Das so genannte Burn-Out-Syndrom – die chronische belastungsbedingte Erschöpfung – kann durchaus Ursache für eine Berufsunfähigkeit sein. Das hat das Oberlandesgericht München jetzt klar gestellt.

Der Kunde einer Berufsunfähigkeitsversicherung war rund zwanzig Jahre lang als Geschäftsführer eines Münchner Finanzhauses tätig.
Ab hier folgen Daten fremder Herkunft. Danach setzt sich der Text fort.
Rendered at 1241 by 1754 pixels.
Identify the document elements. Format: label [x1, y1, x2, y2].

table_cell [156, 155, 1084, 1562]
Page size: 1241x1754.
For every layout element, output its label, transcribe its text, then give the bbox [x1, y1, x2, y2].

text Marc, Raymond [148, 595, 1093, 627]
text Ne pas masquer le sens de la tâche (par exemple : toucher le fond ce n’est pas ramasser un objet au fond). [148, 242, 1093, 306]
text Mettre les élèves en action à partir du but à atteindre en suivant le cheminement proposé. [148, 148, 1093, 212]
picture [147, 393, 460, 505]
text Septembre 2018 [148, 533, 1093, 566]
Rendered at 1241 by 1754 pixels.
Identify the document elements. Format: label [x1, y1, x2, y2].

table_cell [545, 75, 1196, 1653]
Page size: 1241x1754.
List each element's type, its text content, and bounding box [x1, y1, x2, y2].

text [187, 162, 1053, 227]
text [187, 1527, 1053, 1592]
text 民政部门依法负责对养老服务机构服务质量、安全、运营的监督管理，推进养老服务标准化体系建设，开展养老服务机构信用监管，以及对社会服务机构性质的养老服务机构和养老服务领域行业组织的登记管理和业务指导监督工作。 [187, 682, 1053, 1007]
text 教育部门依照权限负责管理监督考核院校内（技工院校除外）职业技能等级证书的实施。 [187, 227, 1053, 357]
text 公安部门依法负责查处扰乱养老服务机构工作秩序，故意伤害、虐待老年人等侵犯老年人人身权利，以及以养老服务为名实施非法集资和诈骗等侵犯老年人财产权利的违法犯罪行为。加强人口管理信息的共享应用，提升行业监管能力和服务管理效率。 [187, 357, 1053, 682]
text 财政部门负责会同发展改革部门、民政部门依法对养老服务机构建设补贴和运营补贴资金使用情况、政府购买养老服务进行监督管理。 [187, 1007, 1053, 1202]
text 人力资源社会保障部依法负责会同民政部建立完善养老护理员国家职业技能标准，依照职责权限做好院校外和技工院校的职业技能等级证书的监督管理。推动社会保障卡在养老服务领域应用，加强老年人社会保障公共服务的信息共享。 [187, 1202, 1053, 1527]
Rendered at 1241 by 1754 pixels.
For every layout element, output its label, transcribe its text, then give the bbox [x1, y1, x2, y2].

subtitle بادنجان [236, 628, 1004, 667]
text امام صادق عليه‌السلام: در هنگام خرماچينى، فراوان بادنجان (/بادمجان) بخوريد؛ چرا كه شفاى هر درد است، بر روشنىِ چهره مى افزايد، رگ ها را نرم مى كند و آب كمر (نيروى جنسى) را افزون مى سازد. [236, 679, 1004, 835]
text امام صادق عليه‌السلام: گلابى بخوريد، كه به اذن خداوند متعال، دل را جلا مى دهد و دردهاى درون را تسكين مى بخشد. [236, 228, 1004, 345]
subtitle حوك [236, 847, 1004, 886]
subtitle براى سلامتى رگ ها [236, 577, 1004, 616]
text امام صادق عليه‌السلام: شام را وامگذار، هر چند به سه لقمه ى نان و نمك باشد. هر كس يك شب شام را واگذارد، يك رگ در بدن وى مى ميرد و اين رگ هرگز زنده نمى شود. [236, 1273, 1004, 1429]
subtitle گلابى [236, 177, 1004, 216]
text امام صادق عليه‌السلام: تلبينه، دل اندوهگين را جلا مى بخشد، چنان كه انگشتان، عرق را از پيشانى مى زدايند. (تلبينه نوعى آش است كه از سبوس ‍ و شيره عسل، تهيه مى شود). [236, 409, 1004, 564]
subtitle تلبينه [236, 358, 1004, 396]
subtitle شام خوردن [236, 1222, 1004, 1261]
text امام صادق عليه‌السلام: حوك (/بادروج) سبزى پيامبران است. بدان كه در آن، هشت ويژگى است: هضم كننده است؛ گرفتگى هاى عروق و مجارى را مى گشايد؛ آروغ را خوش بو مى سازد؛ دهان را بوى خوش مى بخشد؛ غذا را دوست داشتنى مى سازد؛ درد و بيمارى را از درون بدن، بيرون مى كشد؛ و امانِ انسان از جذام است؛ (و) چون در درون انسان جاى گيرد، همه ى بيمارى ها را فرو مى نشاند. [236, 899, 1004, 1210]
Nach jahrelangen nervlichen Problemen und einem schweren seelischen Zusammenbruch war der Mann dem massiven Erfolgsdruck seines Berufs nicht mehr gewachsen. Sein Facharzt bescheinigte ein chronisches Burn-Out-Syndrom und empfahl ihm den endgültigen Ausstieg aus dem Beruf. Als der Berufsunfähigkeitsversicherer des Erkrankten die Diagnose nicht als Nachweis einer Berufsunfähigkeit anerkennen wollte, erstritt der Versicherte die Berufsunfähigkeitsrente zunächst durch eine Klage gegen den Versicherer beim Landgericht München I (Az. 25 O 19798/03). Der Berufsunfähigkeitsversicherer wollte die Entscheidung jedoch nicht hinnehmen und ging in Berufung. Nach Sichtung aller Gutachten stellte das Münchener Oberlandesgericht allerdings fest, dass die Vorinstanz richtig entschieden hatte und empfahl dem Versicherer, die Berufung zurückzunehmen. Der Versicherer zog das Rechtsmittel zurück und akzeptierte die Vorentscheidung. Er muss dem Mann nun rund 148.000 Euro Berufsunfähigkeitsrente nachzahlen und cirka 65.000 Euro Versicherungsbeiträge erstatten.

Das Urteil markiert einen Richtungswechsel in der Rechtsprechung zugunsten der Verbraucher. Von deutschen Gerichten waren Klagen auf private Berufsunfähigkeitsrente wegen chronischer belastungsbedingter Erschöpfung bisher regelmäßig zurückgewiesen worden.